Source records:
[Start of section]

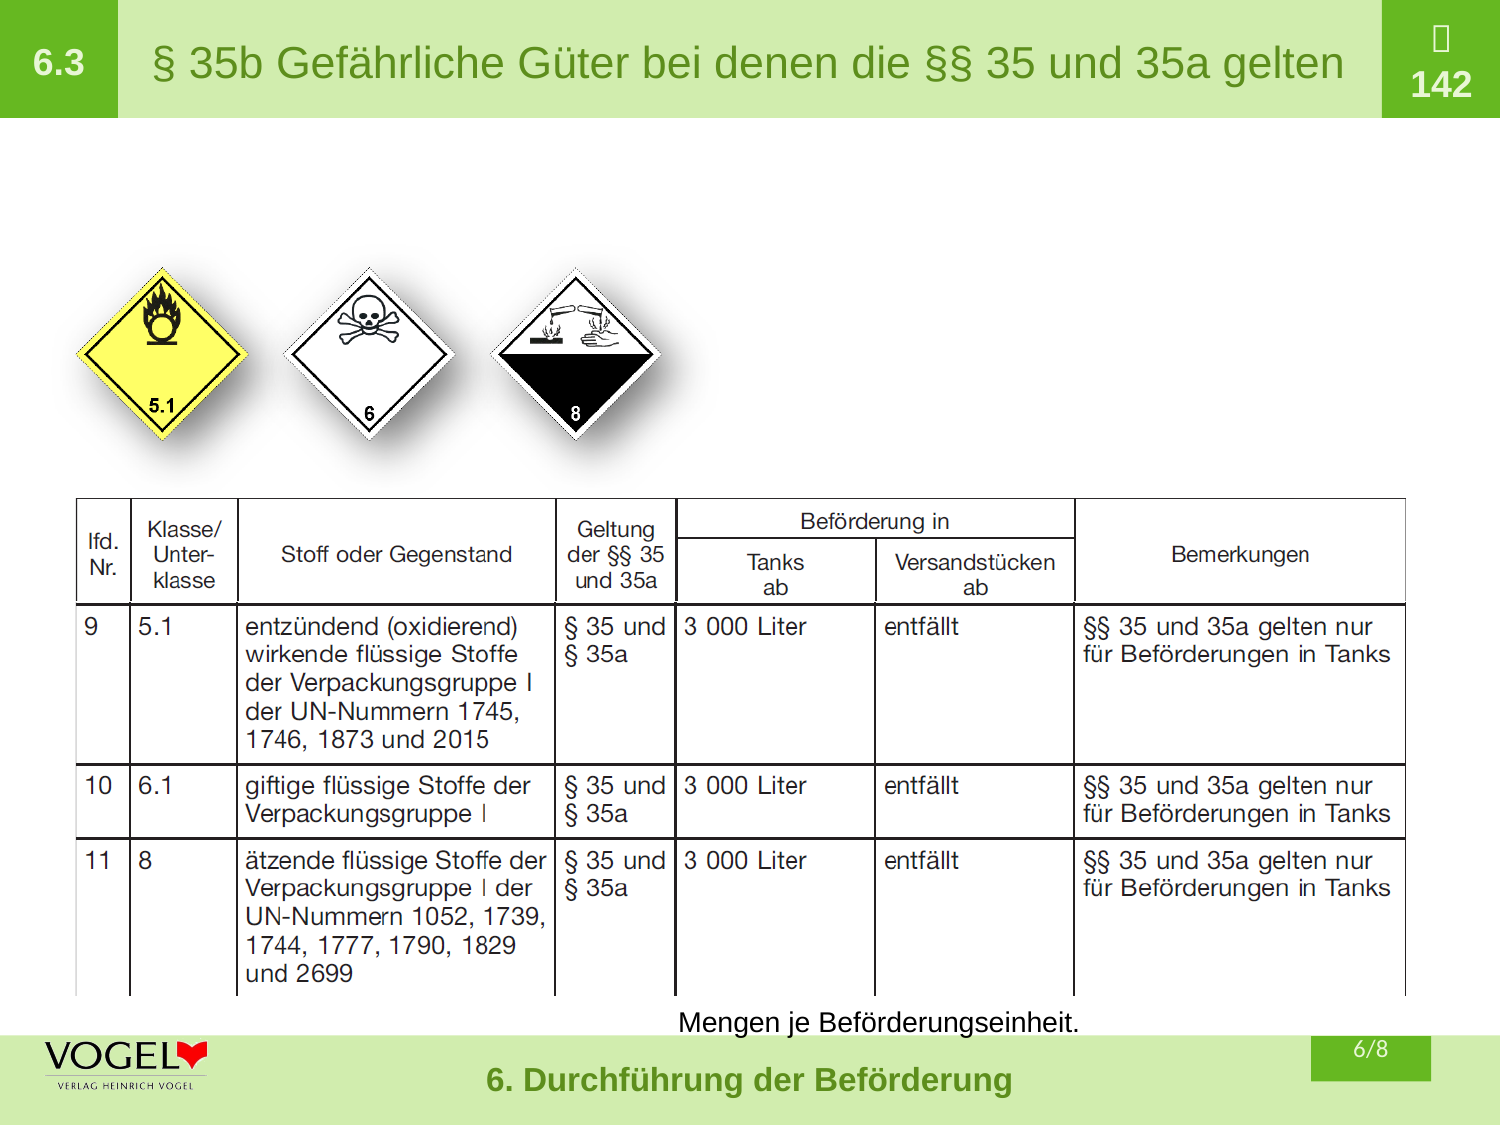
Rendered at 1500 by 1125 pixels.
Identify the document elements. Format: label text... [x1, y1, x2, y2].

text_box 6.3 [17, 30, 100, 90]
picture [75, 498, 1407, 996]
picture [488, 267, 662, 441]
text_box  142 [1395, 7, 1488, 112]
picture [41, 1037, 210, 1094]
text_box Mengen je Beförderungseinheit. [663, 1004, 1096, 1046]
picture [75, 267, 249, 441]
picture [282, 267, 456, 441]
title § 35b Gefährliche Güter bei denen die §§ 35 und 35a gelten [114, 0, 1386, 158]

[End of section]

Task — Apart from the pictures, every line above must be printed exactly.

Answer —
Rendered at 1500 by 1125 pixels.
Identify the document elements. Format: label text... [x1, y1, x2, y2].

text_box 6.3 [17, 30, 100, 90]
picture [75, 498, 1407, 996]
picture [488, 267, 662, 441]
text_box  142 [1395, 7, 1488, 112]
picture [41, 1037, 210, 1094]
text_box Mengen je Beförderungseinheit. [663, 1004, 1096, 1046]
picture [75, 267, 249, 441]
picture [282, 267, 456, 441]
title § 35b Gefährliche Güter bei denen die §§ 35 und 35a gelten [114, 0, 1386, 158]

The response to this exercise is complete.